L’ultimo Ballo? Sì! un Lento!

Inizialmente ancora un po’ scottato dalla fine del mio amato Kobe Bryant e un po’ per orgoglio tento di resistere ma la pubblicità di The Last Dance è ovunque, la quarantena limita qualsiasi altra possibilità e dopo due settimane di resistenza … cedo.

Decido di vederlo.

Attivo l’account Netflix del mio amico Francesco e il “ballo” ha inizio.

Cerco di viverlo in maniera più obiettiva possibile e provo ad analizzare al meglio cosa mi piace e cosa non mi convince a pieno. Non devo per forza scadere nella superficialità diffusa e definirlo un capolavoro “solo” perché racconta una squadra leggendario e un uomo solo al comando.

L’inizio è davvero promettente non sembra volere essere il racconto in modalità tifoso di una squadra che ha vinto tutto e dominato l’NBA per un lustro; mostra le difficoltà di un gruppo di persone da un punto di vista più intimo e introspettivo e racconta un Nba che non è ancora l’azienda numero 1 al mondo nel settore dell’intrattattenimento sportivo.

Cosa succede quindi? 4 episodi, i primi 4 disponibili in Italia in 6 sere consecutive. 

Si esatto ! …non vanno giù proprio in maniera liscia… sono costretto a “smezzare” due puntate in 4 sere. Questo ultimo ballo è decisamente un lento. Tolto il primo Episodio i ritmi non sono di certo travolgenti e la ricerca dei dettagli e del racconto a volte è esasperata.

Il mio pensiero è:  “Servono davvero 10 episodi a raccontare tutto questo? Non sarebbe bastato qualcosa di un po’ più corto e maggiormente incalzante?” E poi se dobbiamo raccontarcela tutta in questi primi 4 episodi Jordan, Pippen e Rodman non sono proprio degli istrioni; fenomeni veri con una palla in mano ma meno a loro agio davanti aduna telecamera. Si vede che l’NBA di quei tempi non era ancora un prodotto globale. Ne esce molto meglio il caro Phil Jackson, molto più frizzante. Per rendere l’idea devo aggiungere che di norma il Coach è quello di poche parole soprannominato “Il Maestro Zen”.

The Last Dance Shooting

Tolto però il cappello di chi sta scrivendo un “pezzo” di comunicazione parlo da chi in quella palla a spicchi ci ha lasciato cuore e sudore.; finalmente vedo cosa The Last Dance trasmette, in maniera esemplare:

  • La forza mentale di Michael Jordan fuori e dentro dal campo. 

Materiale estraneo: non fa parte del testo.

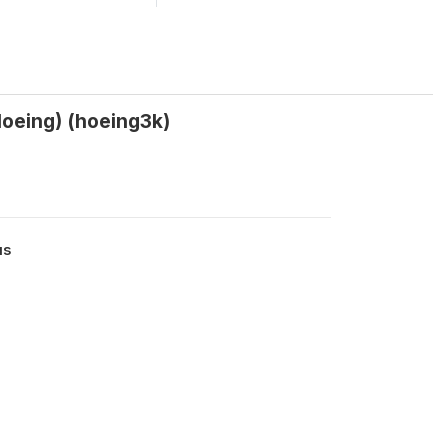
(Hoeing) (hoeing3k)
us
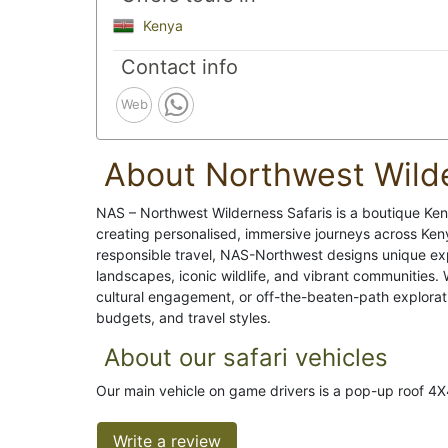
Kenya
Contact info
Web
About Northwest Wilde
NAS – Northwest Wilderness Safaris is a boutique Ke
creating personalised, immersive journeys across Keny
responsible travel, NAS-Northwest designs unique expe
landscapes, iconic wildlife, and vibrant communities.
cultural engagement, or off-the-beaten-path exploratio
budgets, and travel styles.
About our safari vehicles
Our main vehicle on game drivers is a pop-up roof 4X
Write a review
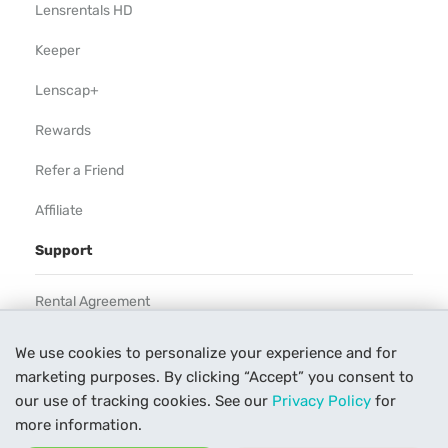
Lensrentals HD
Keeper
Lenscap+
Rewards
Refer a Friend
Affiliate
Support
Rental Agreement
Help
We use cookies to personalize your experience and for
marketing purposes. By clicking “Accept” you consent to
Our Process
our use of tracking cookies. See our
Privacy Policy
for
Contact Us
more information.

Certi uomini sono fatti diversamente. 

Il mio Coach delle giovanili e campione della Simmenthal Julio Iellini diceva: “Prima uomini e poi Giocatori di Pallacanestro”.  Jordan rispecchia questo principio. Meglio come uomo, se parliamo di costanza e rettitudine e quindi subito dopo meglio come giocatore di pallacanestro.

  • La complessità di Dennis Rodman.

Per chi come me nato negli anni 80 Rodman è solamente: Rimbalzi, Il Verme e i Capelli Colorati.

In realtà c’è molto di più, una complessità di persona che solo ora da adulti si riesce a cogliere.

  • La fragilità di Pippen.

Talento fisico così puro che avrebbe potuto essere 2 volte Michael Jordan ma che si è arenato in uno scenario famigliare molto diverso rispetto a quello di MJ e in una forza mentale neanche minimamente paragonabile.

  • Dare finalmente un contesto a delle immagini.

The Last Dance riesce a raccontare immagini e video iconici che tutti hanno sempre visto ma che non hanno mai saputo contestualizzare in una precisa partita o periodo.

Tutti dicono di aver vissuto i Bulls di Michael Jordan, ma la realtà è che certe performance ai tempi non potevano essere vissute in diretta. 

Jordan è statoun campione che tirava 40 volte a partita con il 49% dal campo ma è bello vederlo finalmente “mortale”.

Da tifoso di Kobe e dei Lakers ho vissuto prima con fastidio questo video:

Rivelazione

Poi … scopri la storia!

  • Come è nato.
  • Il momento della stagione
  • Le sensazioni
  • La sofferenza
  • La gioia

E come per tutto il resto…se hai passione, non puoi che innamorartene.